### The data
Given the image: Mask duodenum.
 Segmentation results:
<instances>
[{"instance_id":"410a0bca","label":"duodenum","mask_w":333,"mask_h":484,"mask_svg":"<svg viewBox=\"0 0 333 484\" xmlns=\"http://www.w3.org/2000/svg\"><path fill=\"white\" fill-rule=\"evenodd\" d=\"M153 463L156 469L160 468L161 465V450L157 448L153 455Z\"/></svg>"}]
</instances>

### Instructions to follow
Can you return each item above verbatim, with every line and character left unchanged?

### Completed exercise
Given the image: Mask duodenum.
 Segmentation results:
<instances>
[{"instance_id":"410a0bca","label":"duodenum","mask_w":333,"mask_h":484,"mask_svg":"<svg viewBox=\"0 0 333 484\" xmlns=\"http://www.w3.org/2000/svg\"><path fill=\"white\" fill-rule=\"evenodd\" d=\"M153 463L156 469L160 468L161 465V450L157 448L153 455Z\"/></svg>"}]
</instances>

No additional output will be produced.